Anthropometric data · Children's wear · Missing data. Mathematics . AA and ADA have been applied in many different fields, such as astrophysics.

Archetypal shapes based on landmarks and extension to handle missing data PDF

30 Pages·2017·0.7 MB·English

Checking for file health...

Download

Upgrade Premium

Most books are stored in the elastic cloud where traffic is expensive. For this reason, we have a limit on daily download.

Download Archetypal shapes based on landmarks and extension to handle missing data PDF Free - Full Version

by Unknow| 2017| 30 pages| 0.7| English

Download Archetypal shapes based on landmarks and extension to handle missing data by in PDF format completely FREE. No registration required, no payment needed. Get instant access to this valuable resource on PDFdrive.to!

Free Download PDF

About Archetypal shapes based on landmarks and extension to handle missing data

Anthropometric data · Children's wear · Missing data. Mathematics . AA and ADA have been applied in many different fields, such as astrophysics.

Detailed Information

Author:	Unknown
Publication Year:	2017
Pages:	30
Language:	English
File Size:	0.7
Format:	PDF
Price:	FREE

Download Free PDF

Safe & Secure Download - No registration required

Why Choose PDFdrive for Your Free Archetypal shapes based on landmarks and extension to handle missing data Download?

100% Free: No hidden fees or subscriptions required for one book every day.
No Registration: Immediate access is available without creating accounts for one book every day.
Safe and Secure: Clean downloads without malware or viruses
Multiple Formats: PDF, MOBI, Mpub,... optimized for all devices
Educational Resource: Supporting knowledge sharing and learning

Frequently Asked Questions

Is it really free to download Archetypal shapes based on landmarks and extension to handle missing data PDF?

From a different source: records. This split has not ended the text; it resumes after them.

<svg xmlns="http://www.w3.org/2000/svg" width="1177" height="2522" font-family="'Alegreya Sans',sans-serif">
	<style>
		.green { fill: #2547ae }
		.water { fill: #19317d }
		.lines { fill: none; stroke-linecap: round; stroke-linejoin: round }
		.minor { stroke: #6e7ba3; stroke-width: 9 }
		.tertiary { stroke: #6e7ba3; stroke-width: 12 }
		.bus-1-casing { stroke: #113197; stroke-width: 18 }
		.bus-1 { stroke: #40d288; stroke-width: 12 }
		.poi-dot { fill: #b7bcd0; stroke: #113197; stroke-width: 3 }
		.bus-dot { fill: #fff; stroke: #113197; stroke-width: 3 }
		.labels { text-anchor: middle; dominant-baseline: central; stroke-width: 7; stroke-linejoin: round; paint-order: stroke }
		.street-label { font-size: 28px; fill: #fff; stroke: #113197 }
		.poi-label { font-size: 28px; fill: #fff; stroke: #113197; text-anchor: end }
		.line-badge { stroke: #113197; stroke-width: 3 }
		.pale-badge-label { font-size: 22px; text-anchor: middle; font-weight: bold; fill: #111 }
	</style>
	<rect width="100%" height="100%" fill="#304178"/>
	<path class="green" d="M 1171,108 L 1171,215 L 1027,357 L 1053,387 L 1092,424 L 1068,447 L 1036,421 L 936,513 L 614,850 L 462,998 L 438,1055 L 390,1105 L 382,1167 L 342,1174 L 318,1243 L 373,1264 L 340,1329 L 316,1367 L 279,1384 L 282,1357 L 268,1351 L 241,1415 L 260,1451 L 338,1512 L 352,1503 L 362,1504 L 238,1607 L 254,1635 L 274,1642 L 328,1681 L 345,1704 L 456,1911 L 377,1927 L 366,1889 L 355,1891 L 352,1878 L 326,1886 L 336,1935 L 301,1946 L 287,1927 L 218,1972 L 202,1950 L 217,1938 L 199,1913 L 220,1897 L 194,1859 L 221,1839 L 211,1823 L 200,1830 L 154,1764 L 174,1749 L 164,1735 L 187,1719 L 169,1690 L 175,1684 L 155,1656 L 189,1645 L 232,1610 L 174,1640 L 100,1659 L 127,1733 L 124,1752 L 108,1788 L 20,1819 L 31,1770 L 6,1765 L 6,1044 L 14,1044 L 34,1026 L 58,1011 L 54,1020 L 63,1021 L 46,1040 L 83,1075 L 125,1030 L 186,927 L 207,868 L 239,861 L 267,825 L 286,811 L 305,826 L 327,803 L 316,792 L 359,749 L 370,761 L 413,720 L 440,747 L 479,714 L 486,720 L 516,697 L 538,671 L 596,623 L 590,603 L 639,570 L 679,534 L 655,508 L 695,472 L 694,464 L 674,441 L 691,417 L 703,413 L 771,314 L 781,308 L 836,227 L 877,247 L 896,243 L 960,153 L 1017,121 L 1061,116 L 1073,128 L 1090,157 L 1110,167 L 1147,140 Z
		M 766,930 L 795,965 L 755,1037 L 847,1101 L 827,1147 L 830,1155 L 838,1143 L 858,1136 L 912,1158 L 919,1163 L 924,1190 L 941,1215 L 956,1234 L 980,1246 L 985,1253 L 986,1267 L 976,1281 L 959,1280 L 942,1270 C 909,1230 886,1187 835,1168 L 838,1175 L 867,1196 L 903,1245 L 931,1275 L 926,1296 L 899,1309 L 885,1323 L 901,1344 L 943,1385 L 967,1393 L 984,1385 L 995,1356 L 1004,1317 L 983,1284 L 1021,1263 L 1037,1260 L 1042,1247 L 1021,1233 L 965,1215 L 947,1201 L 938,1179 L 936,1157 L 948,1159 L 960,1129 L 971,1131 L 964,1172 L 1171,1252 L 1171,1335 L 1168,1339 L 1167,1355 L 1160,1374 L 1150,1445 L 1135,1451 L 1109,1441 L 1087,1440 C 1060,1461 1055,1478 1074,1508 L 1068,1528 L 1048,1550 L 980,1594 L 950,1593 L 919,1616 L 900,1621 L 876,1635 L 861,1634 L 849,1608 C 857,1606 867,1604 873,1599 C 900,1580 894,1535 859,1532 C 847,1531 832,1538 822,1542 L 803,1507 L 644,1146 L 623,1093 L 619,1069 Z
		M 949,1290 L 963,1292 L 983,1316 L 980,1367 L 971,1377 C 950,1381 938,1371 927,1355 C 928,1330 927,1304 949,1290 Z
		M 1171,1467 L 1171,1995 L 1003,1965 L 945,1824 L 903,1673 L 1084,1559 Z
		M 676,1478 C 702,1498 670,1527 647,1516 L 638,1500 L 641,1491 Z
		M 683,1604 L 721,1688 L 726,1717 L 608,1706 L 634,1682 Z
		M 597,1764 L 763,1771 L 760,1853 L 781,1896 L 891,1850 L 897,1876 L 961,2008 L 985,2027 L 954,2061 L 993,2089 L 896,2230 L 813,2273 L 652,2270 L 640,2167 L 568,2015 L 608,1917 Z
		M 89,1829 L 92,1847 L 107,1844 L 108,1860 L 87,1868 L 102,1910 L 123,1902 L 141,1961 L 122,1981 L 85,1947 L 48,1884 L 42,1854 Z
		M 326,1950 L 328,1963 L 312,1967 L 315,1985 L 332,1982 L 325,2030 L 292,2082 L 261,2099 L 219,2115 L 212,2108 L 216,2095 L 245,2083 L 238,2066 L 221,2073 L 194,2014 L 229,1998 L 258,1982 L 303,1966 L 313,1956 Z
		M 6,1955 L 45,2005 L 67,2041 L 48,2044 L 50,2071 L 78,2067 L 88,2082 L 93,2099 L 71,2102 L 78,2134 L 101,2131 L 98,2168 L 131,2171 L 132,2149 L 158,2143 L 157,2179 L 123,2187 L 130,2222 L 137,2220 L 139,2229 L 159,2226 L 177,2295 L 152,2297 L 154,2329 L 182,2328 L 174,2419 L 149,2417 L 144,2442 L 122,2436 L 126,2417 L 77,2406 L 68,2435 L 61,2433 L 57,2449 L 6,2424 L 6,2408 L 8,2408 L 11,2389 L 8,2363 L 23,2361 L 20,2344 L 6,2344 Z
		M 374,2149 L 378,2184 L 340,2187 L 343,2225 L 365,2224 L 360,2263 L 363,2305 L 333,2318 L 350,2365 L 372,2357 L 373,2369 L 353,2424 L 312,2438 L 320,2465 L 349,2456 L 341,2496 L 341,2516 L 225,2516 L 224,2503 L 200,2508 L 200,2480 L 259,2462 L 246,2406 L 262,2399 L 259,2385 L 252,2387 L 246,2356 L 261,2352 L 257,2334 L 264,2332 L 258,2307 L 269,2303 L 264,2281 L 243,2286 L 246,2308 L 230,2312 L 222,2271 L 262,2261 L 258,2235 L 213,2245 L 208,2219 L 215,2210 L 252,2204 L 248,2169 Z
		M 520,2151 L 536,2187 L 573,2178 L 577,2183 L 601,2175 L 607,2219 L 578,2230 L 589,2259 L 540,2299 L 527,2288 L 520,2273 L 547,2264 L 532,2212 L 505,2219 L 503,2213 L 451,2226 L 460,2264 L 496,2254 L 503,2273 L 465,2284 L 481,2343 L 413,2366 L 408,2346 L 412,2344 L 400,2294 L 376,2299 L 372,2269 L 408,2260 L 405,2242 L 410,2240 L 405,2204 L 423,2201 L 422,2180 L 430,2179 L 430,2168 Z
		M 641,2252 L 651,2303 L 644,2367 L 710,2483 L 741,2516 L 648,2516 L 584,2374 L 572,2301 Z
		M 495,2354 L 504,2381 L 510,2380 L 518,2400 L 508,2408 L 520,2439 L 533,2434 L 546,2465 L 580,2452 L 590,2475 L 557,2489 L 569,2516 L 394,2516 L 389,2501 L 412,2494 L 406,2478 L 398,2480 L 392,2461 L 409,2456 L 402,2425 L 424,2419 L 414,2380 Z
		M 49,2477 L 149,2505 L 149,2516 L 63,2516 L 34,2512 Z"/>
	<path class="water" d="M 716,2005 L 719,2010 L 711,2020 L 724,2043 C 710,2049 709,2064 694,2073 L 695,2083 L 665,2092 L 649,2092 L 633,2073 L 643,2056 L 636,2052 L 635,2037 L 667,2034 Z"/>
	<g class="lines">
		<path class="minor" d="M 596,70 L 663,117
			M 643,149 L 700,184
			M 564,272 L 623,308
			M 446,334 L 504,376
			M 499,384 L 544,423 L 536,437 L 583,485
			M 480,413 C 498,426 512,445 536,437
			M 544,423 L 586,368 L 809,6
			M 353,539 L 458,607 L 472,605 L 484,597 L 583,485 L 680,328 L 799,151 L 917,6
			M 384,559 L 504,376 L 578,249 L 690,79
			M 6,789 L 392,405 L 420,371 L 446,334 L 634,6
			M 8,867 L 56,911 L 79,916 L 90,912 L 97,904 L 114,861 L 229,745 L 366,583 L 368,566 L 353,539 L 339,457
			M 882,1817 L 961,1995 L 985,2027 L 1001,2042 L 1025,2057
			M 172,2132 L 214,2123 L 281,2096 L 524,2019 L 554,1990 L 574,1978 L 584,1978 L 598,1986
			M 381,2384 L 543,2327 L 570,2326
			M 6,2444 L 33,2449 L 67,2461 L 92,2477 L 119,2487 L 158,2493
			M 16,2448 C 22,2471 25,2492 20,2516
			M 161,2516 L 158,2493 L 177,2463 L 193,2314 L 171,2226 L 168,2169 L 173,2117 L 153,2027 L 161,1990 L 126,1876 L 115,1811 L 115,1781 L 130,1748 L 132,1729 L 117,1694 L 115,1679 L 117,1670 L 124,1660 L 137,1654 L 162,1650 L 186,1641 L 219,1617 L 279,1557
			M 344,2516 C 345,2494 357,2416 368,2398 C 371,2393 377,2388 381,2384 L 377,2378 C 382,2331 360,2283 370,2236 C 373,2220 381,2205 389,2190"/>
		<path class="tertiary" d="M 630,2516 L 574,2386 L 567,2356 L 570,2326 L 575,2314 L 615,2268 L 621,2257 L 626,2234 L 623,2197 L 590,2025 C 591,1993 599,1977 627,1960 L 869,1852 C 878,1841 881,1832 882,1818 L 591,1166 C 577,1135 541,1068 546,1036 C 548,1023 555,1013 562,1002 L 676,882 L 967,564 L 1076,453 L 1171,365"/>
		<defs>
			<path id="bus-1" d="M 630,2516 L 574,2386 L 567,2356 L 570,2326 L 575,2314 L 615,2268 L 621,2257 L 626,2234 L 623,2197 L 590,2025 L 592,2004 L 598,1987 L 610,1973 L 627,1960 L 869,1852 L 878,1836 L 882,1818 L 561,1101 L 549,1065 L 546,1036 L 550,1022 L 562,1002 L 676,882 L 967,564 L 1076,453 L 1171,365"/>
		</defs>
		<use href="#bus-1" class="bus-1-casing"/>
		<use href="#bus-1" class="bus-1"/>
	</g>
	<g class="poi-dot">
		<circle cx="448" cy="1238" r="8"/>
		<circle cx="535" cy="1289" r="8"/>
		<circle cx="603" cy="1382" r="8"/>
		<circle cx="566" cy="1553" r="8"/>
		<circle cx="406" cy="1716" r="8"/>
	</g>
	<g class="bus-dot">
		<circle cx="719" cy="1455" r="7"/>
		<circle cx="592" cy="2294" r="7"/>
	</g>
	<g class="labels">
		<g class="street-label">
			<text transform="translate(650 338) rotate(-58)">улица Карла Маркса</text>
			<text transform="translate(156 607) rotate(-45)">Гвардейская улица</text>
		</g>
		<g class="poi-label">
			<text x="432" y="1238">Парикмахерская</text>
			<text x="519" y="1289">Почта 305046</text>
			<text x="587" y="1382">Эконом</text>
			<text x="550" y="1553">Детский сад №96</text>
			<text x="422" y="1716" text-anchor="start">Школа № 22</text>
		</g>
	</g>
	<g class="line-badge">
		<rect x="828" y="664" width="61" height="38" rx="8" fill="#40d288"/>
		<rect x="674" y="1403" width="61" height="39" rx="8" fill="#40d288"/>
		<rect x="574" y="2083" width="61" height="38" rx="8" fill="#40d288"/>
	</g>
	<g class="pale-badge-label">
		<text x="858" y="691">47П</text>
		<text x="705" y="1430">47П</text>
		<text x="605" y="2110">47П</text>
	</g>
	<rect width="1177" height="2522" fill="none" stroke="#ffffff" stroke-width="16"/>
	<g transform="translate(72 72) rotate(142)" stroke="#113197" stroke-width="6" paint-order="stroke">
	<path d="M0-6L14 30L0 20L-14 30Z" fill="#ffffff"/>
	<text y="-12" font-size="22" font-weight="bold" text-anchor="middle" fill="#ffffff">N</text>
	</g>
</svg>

Yes, on https://PDFdrive.to you can download Archetypal shapes based on landmarks and extension to handle missing data by completely free. We don't require any payment, subscription, or registration to access this PDF file. For 3 books every day.

How can I read Archetypal shapes based on landmarks and extension to handle missing data on my mobile device?

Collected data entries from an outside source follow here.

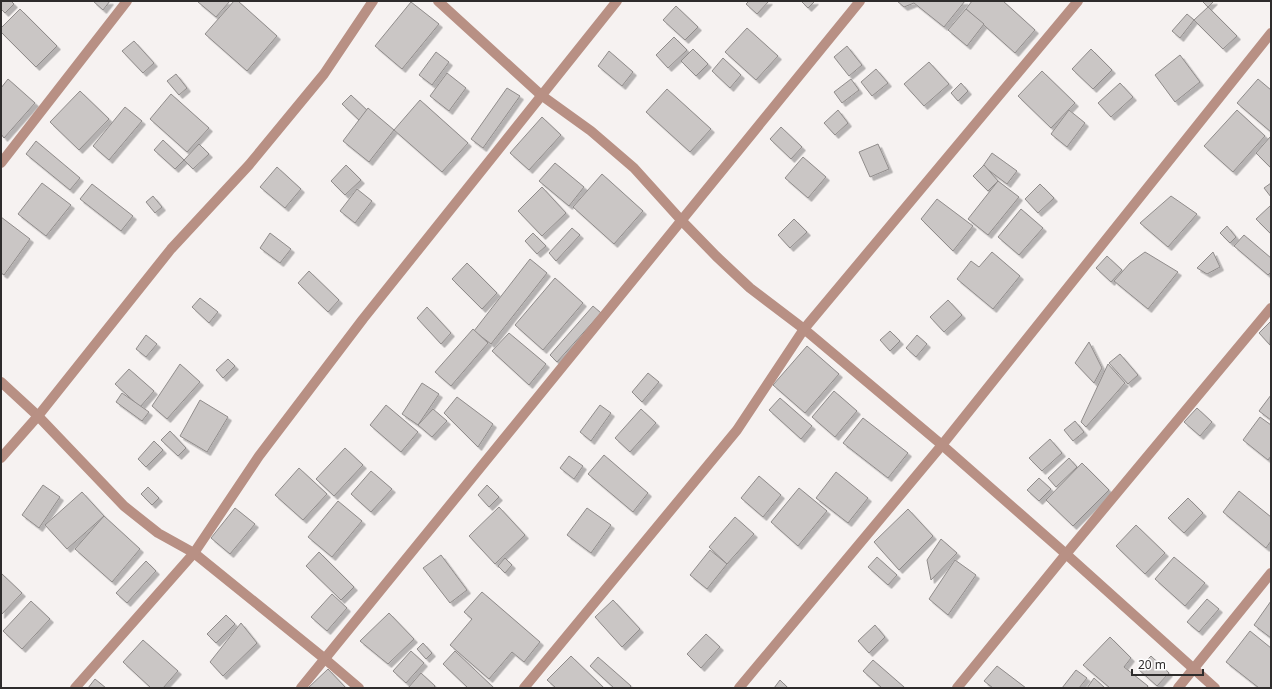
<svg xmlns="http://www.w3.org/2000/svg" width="1272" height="689" font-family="'Noto Sans',sans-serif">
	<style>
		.building { fill: #cac6c5; stroke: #908c8b; filter: url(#shadow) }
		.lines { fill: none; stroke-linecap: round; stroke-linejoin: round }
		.street { stroke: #b89084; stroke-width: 10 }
	</style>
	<defs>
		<filter id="shadow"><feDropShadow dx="3.5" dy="3.5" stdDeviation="0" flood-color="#0004"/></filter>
	</defs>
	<rect width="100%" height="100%" fill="#f6f2f1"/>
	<g class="building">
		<polygon points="1,1 11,1 14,4 5,13 1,9"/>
		<polygon points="93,1 110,1 103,10"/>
		<polygon points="199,1 230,1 216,17 198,2"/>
		<polygon points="234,1 238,1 277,36 247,71 205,34"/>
		<polygon points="749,1 769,1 757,14 746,4"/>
		<polygon points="801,1 815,1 808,8"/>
		<polygon points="897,1 965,1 944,27 914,3 904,7"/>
		<polygon points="972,1 1003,1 1035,30 1015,53 966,9"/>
		<polygon points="1202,1 1214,1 1208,7"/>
		<polygon points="411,2 439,24 402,69 375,46"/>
		<polygon points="676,6 698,27 685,40 663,20"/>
		<polygon points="1208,7 1237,36 1223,49 1194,20"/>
		<polygon points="20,9 57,46 36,67 1,32 1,28"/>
		<polygon points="966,9 984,24 967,46 948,30"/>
		<polygon points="1187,14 1194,20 1180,38 1172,31"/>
		<polygon points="747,28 778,56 756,80 725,52"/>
		<polygon points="674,37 687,50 668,68 656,55"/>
		<polygon points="134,41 154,63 143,73 122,51"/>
		<polygon points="847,46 862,65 849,76 834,57"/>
		<polygon points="693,49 708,64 696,76 681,61"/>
		<polygon points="1091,49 1112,70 1093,89 1072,69"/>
		<polygon points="609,51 633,72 622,86 598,66"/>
		<polygon points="436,52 449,62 432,85 419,75"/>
		<polygon points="1180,55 1200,82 1175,102 1155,75"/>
		<polygon points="723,58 741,75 730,88 712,71"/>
		<polygon points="929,62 949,84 924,106 904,84"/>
		<polygon points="876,69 888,83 872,96 861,82"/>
		<polygon points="1042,71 1075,103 1051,128 1018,96"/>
		<polygon points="447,73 466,88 449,111 430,96"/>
		<polygon points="176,74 187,88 179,95 167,81"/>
		<polygon points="8,79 35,103 4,138 1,134 1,88"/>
		<polygon points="851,79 859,90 842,103 834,92"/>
		<polygon points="1258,79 1271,90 1271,132 1237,103"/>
		<polygon points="961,83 968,91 958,101 951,93"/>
		<polygon points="1120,83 1133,97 1111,117 1098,103"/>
		<polygon points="507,88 520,96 483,148 471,139"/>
		<polygon points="667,89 711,129 690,152 646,112"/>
		<polygon points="80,91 109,119 79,150 50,122"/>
		<polygon points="171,94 209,128 187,152 150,119"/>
		<polygon points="351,95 370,113 361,122 342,104"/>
		<polygon points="420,100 468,143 442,172 394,130"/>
		<polygon points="125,107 142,121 109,160 93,146"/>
		<polygon points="368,108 394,130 369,162 343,141"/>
		<polygon points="838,110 848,123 835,135 824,123"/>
		<polygon points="1069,110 1085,123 1067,147 1051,134"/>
		<polygon points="1237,110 1265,136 1233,172 1204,146"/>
		<polygon points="542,117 561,135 529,170 510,153"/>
		<polygon points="781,127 802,147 791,159 770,139"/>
		<polygon points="1270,137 1271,138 1271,168 1256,153"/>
		<polygon points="163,140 184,160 175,169 154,150"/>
		<polygon points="36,141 80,178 70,190 26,154"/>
		<polygon points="199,144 209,154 193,169 184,160"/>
		<polygon points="878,144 889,169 870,177 859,152"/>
		<polygon points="992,153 1017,171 1007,184 983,166"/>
		<polygon points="803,157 826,177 808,198 785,178"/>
		<polygon points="555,163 584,187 569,206 539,181"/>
		<polygon points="346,165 361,180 345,195 331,181"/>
		<polygon points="984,165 998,181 988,191 973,176"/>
		<polygon points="277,167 301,189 285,208 260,187"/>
		<polygon points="602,174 643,211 614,244 573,207"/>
		<polygon points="998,181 1019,197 988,235 968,219"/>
		<polygon points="42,183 71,205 46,236 18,214"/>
		<polygon points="1271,183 1271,197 1264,188"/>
		<polygon points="92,184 133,216 121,231 80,199"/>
		<polygon points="1040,184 1054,198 1038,213 1025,199"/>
		<polygon points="542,187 566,213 542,236 518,211"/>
		<polygon points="357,189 372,201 355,223 340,211"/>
		<polygon points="153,196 162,207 155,213 146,202"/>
		<polygon points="1171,196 1197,214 1168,247 1140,223"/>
		<polygon points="937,199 973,226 953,251 921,219"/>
		<polygon points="1270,206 1271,206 1271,234 1256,219"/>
		<polygon points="1021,209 1043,228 1019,255 998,237"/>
		<polygon points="1,217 30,239 4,275 1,273"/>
		<polygon points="794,219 807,232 790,248 778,235"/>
		<polygon points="1227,226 1236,237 1230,243 1220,233"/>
		<polygon points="572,228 580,235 556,261 549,253"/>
		<polygon points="270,233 291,249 280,263 260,248"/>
		<polygon points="533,233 546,246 537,254 525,241"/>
		<polygon points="1244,235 1271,258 1271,272 1268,275 1234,246"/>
		<polygon points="992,252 1020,276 993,309 957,279 971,261 979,267"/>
		<polygon points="1145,252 1178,272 1148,309 1114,281 1130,263"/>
		<polygon points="1213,252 1220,267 1207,274 1197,268"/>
		<polygon points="1107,256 1122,270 1111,282 1096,268"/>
		<polygon points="530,259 547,273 491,344 474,331"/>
		<polygon points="467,263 497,293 482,309 452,279"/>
		<polygon points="309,271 339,300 328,312 298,283"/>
		<polygon points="555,278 583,303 543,350 515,325"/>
		<polygon points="200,298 218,312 209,323 192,307"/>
		<polygon points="948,300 962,315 944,332 930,317"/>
		<polygon points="593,306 601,313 557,362 550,355"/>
		<polygon points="427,307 451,333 441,344 417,318"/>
		<polygon points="1270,322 1271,323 1270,345 1259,333"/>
		<polygon points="473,329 488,343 451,386 435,372"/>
		<polygon points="890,331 900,341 890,351 880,340"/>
		<polygon points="509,333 546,364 529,385 492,351"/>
		<polygon points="146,335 157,344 146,357 136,349"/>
		<polygon points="917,335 927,344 916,357 906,348"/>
		<polygon points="1089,342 1102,368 1094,383 1075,363"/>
		<polygon points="807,346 839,374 805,413 773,385"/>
		<polygon points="1120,354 1138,375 1128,384 1109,363"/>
		<polygon points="228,359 235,366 223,378 216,370"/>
		<polygon points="180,364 200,382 167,419 152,406"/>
		<polygon points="1108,364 1125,383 1086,427 1081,422"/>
		<polygon points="129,369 154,391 140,407 115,384"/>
		<polygon points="648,373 659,382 642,402 632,392"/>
		<polygon points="422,383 439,394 418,425 402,414"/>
		<polygon points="834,391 857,411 835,437 812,417"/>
		<polygon points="122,393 149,412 142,421 116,402"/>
		<polygon points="1271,395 1271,420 1259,411"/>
		<polygon points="457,397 493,424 478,447 444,413"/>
		<polygon points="780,398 812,426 801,439 769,410"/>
		<polygon points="200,400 228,417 207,452 180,436"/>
		<polygon points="386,405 418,432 401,452 370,425"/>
		<polygon points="600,405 611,413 591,441 580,432"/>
		<polygon points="1197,408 1212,422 1200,436 1184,422"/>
		<polygon points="433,409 447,421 432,437 418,425"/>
		<polygon points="641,409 656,423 630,452 615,438"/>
		<polygon points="1260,417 1271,425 1271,456 1268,460 1243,440"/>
		<polygon points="863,418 908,453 888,478 843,443"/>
		<polygon points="1075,421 1084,432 1073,441 1064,430"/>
		<polygon points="170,431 186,448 178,456 161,440"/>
		<polygon points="1050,439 1062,453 1042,471 1029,458"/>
		<polygon points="154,441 163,450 146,467 138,459"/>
		<polygon points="345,448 363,465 334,496 316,479"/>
		<polygon points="604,455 648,493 633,512 588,474"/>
		<polygon points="569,456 583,466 574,479 560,468"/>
		<polygon points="1069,458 1077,467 1056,487 1048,478"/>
		<polygon points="1082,463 1109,490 1073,526 1046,500"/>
		<polygon points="299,468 327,494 303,520 275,495"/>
		<polygon points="371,471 392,489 371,512 351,494"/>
		<polygon points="836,472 868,498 848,523 816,498"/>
		<polygon points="759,476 781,495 763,517 741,498"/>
		<polygon points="1039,478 1051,489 1039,501 1027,490"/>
		<polygon points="43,485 60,497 39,528 22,515"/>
		<polygon points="487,485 499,497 489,507 478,495"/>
		<polygon points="148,487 159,498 152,505 141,494"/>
		<polygon points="799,488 827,511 798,546 771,522"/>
		<polygon points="1239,491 1271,517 1271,541 1266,548 1223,512"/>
		<polygon points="82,492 104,516 67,549 45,525"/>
		<polygon points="1188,498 1203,513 1184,533 1168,518"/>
		<polygon points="338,501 362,521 332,557 308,537"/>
		<polygon points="499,507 525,535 495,564 469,536"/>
		<polygon points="235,508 255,524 230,554 211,538"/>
		<polygon points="587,508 611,525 591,553 567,535"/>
		<polygon points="908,509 933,536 899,570 874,542"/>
		<polygon points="104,516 140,549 112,582 75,549"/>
		<polygon points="735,517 754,534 727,564 709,547"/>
		<polygon points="1136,525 1165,553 1145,574 1116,546"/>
		<polygon points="941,539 957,553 931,580 927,560"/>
		<polygon points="710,550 727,564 707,589 690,575"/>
		<polygon points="319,552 354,587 341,600 306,566"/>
		<polygon points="441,555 467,590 450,603 423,568"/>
		<polygon points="877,557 897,575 888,585 868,567"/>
		<polygon points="1174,557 1205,583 1185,606 1155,579"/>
		<polygon points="505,558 512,565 505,573 498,566"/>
		<polygon points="955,560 976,575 948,615 929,599"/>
		<polygon points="146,561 156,571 127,603 116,593"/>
		<polygon points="1,573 22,593 1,615"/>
		<polygon points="482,592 540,642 524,662 512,652 489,679 450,645 472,619 464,612"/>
		<polygon points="332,594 347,608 327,631 311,617"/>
		<polygon points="1207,599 1219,609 1199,632 1187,622"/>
		<polygon points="613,600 640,629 622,647 595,617"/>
		<polygon points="31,601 50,619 22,649 3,631"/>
		<polygon points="1271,601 1271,638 1254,625"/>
		<polygon points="389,613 414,639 388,664 360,641"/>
		<polygon points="226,615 235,624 216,643 207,634"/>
		<polygon points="241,623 257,643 223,676 210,662"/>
		<polygon points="875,625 885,637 869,653 858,641"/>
		<polygon points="1250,631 1271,648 1271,688 1259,688 1226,662"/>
		<polygon points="706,634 720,647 701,668 687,654"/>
		<polygon points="1110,637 1131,658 1124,667 1148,686 1146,688 1110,688 1083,665"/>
		<polygon points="143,640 178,671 163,688 151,688 123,662"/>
		<polygon points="423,643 432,653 426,659 417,649"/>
		<polygon points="411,651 424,663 406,683 393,671"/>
		<polygon points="455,651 494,688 468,688 443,664"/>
		<polygon points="571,656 604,688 556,688 547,680"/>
		<polygon points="1151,656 1169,673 1157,686 1138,669"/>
		<polygon points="598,657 631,686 629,688 614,688 590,666"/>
		<polygon points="873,660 904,687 903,688 882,688 863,671"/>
		<polygon points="997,666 1026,688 993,688 984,681"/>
		<polygon points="328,669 346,688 308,688"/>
		<polygon points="1076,670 1087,678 1079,688 1062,688"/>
		<polygon points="421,673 435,686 434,688 408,688"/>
		<polygon points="1094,678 1105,688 1087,688"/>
		<polygon points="95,679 106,688 88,688"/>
		<polygon points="780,680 788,688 774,688"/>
	</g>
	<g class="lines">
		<g class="street">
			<polyline points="438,1 541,95 591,131 634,168 681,220 716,256 750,288 804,329 942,445 1066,554 1215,688"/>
			<polyline points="1,163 127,1"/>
			<polyline points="1,382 38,416 124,506 158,533 194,553 325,659 359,688"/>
			<polyline points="1,458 38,416 171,249 249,165 324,74 373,1"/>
			<polyline points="75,688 194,553 259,456 363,319 617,1"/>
			<polyline points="301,688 860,1"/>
			<polyline points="524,688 737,430 804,329 1078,1"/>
			<polyline points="739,688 942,445 1271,33"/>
			<polyline points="957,688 1066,554 1271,308"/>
			<polyline points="1178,688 1271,573"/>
		</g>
	</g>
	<rect width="1272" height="689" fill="none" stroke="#2e2c2c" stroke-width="4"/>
	<path d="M1132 669v6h71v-6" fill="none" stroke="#2e2c2c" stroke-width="2"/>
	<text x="1138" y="669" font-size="12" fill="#2e2c2c" stroke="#ffffff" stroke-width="3" paint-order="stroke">20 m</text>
</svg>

After downloading Archetypal shapes based on landmarks and extension to handle missing data PDF, you can open it with any PDF reader app on your phone or tablet. We recommend using Adobe Acrobat Reader, Apple Books, or Google Play Books for the best reading experience.

Is this the full version of Archetypal shapes based on landmarks and extension to handle missing data?

Yes, this is the complete PDF version of Archetypal shapes based on landmarks and extension to handle missing data by Unknow. You will be able to read the entire content as in the printed version without missing any pages.

Is it legal to download Archetypal shapes based on landmarks and extension to handle missing data PDF for free?

https://PDFdrive.to provides links to free educational resources available online. We do not store any files on our servers. Please be aware of copyright laws in your country before downloading.

The materials shared are intended for research, educational, and personal use in accordance with fair use principles.